• **Excerpted passage**:
Oh, Canada! -- Natural Gas and the Future of Tar Sands Production
The "missing link" to the Uppsala paper (pdf) has been corrected.
I was investigating sour gas and it turned out that about 30% of the gas produced in the Western Canada Sedimentary Basin (WCSB) is sour. As things do, one thing led to another and I found that this gas can be "sweetened" and used although it contains H2S (hydrogen sulfide), which is toxic at levels as low 10 ppm (parts per million). However, the real path and story became natural gas usage to carry out production of the tar sands.
There turns out to be a worrisome supply issue. Here are some claims made about tar sand production going forward.
Predictions for Tar Sands Oil Production
Figure 1 -- Click to Enlarge
However, tar sands production of approximately 1.0/mbd in 2005 also used 0.72/bcf (billion cubic feet) of natural gas as I read in this brief press release.
According to the NEB's [National Energy Board of Canada] 2006 oil sands Energy Market Assessment, the amount of gas used in oil sands production will rise to 2.1 billion cubic feet a day in 2015 from about 700 million cubic feet last year....This story is about why I don't believe Bill.
"We don't see any issues on gas availability," said Bill Wall, oil technical specialist for the NEB.
The NEB's Assessment of Natural Gas Usage
Figure 2 -- Click to Enlarge
So, the main questions arising from this are
- What is the state of Canada's natural gas production?

• **Data records**:
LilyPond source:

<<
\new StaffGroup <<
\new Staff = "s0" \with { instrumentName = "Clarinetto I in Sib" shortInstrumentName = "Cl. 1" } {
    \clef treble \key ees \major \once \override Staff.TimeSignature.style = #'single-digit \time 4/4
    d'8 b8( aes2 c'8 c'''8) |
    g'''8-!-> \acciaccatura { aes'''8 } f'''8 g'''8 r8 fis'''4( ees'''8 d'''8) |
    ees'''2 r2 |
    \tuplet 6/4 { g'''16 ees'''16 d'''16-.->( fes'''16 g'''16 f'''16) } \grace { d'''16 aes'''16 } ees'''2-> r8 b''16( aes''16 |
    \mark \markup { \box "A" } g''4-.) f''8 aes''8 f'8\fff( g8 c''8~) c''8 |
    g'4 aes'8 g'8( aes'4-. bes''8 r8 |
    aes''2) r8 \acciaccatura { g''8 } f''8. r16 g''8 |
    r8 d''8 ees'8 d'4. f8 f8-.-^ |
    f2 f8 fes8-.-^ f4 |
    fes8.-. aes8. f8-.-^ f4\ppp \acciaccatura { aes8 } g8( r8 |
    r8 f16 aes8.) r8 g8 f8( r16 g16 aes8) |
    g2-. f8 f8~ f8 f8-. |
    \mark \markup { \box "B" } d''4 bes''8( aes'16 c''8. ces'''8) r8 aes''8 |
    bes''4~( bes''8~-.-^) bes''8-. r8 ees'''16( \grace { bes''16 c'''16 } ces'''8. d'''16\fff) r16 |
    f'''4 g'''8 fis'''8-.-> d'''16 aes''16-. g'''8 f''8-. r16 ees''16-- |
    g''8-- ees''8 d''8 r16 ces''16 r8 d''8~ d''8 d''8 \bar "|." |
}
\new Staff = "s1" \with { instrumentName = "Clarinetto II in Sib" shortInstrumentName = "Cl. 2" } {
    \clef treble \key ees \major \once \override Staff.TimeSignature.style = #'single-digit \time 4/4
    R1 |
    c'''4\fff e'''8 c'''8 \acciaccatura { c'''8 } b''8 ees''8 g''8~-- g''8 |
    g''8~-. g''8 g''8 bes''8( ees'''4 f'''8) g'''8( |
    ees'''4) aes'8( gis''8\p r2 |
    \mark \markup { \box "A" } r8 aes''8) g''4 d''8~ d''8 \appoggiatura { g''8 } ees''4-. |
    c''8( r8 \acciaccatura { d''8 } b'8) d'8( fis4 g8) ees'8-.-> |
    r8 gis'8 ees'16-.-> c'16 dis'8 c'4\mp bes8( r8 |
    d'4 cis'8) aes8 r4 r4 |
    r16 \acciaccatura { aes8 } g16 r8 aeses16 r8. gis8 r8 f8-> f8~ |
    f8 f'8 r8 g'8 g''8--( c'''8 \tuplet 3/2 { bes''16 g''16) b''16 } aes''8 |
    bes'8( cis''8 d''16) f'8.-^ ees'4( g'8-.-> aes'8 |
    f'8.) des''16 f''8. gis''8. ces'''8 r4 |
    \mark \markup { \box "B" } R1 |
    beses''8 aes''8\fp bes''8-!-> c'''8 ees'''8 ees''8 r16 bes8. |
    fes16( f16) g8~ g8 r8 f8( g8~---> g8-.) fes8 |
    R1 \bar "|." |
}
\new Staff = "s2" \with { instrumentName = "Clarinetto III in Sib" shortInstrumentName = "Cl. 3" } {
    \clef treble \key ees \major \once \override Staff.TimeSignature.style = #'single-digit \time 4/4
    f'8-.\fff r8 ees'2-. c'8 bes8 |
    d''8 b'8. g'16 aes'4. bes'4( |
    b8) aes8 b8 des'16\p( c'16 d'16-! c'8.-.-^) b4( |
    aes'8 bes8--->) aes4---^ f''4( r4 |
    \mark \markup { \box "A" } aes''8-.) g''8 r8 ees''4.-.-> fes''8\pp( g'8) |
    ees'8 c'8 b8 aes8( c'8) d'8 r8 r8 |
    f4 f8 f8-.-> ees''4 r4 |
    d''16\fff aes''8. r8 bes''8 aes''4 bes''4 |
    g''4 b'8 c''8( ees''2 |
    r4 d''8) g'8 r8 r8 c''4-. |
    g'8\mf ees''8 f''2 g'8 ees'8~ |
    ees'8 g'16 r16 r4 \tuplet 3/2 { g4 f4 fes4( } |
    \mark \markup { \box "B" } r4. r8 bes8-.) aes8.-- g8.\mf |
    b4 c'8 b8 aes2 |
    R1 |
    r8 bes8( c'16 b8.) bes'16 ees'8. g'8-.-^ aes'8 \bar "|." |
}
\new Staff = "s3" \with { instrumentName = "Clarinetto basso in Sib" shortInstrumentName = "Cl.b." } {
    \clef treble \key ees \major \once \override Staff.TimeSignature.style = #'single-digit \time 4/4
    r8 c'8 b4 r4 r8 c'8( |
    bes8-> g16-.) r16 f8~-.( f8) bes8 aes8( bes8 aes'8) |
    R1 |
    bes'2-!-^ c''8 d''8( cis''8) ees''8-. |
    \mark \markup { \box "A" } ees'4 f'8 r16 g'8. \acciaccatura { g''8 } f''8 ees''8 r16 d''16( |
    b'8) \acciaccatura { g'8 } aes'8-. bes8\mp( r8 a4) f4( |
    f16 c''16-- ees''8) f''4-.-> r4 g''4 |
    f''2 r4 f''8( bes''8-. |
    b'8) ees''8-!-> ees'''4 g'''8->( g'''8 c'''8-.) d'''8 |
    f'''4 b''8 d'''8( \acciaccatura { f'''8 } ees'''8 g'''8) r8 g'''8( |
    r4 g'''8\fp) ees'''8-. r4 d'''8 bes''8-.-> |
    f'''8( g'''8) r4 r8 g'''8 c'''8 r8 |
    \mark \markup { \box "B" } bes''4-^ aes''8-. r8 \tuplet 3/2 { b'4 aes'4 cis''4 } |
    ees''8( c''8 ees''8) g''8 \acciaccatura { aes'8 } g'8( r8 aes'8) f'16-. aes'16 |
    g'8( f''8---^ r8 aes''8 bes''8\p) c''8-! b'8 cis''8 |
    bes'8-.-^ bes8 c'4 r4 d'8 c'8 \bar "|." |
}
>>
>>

• **What is being asked**: Continue the article on natural gas and Canadian tar sands production, picking up immediately after its final line.

• **Task answer**:
- Do future projections support such a large increase in natural gas usage to support tar sands production?
- Are there are alternatives to using natural gas?
But first, we must discuss how and why natural gas is necessary for producing the tar sands. The newest most efficient in situ method for tar sands recovery uses Steam Assisted Gravity Drainage [SAGD]. As this important paper A Crash Program Scenario for the Canadian Oil Sands Industry by Bengt Söderbergh, Fredrik Robelius and Kjell Aleklett (Uppsala Hydrocarbon Depletion Study Group) tells us:
Natural gas-fired facilities generate steam [for SAGD] and provide process heat for bitumen recovery, extraction and upgrading. Further, natural gas also provides a source of hydrogen used in hydroprocessing and hydrocracking as part of the upgrading process.... Although there is considerable variation between individual projects, an industry rule of thumb is that it takes 1000 cubic feet of natural gas to produce one barrel of bitumen. The demand for mining recovery is a more modest 250 cubic feet per barrel. Current natural gas demand for upgrader hydrogen amounts to approximately 400 standard cubic feet per barrel. Future hydrogen additions for upgrading into higher quality SCO [synthetic crude oil], may reach another 250 cubic feet per barrel. In addition to this, if no coke burning is taking place, yet another 80 standard cubic feet of barrel for upgrader fuel is to be added. Therefore, a future barrel of in situ produced high quality SCO may require more than 1700 standard cubic feet of natural gas....This paper (henceforth, referred to as Uppsala) is the source of Figure 1 and subsequent graphs and information below. It is important to note that in Figure 1, the Uppsala "crash program" estimate is higher than the others, including that of the NEB and CAPP (Canadian Association of Petroleum Producers). However, it turns out that CAPP has just released a new report Canadian Crude Oil Production and Supply Forecast 2006 - 2020 (May 2006) that reflects or even exceeds the Uppsala scenario for tar sands production. Therein we find the following graph.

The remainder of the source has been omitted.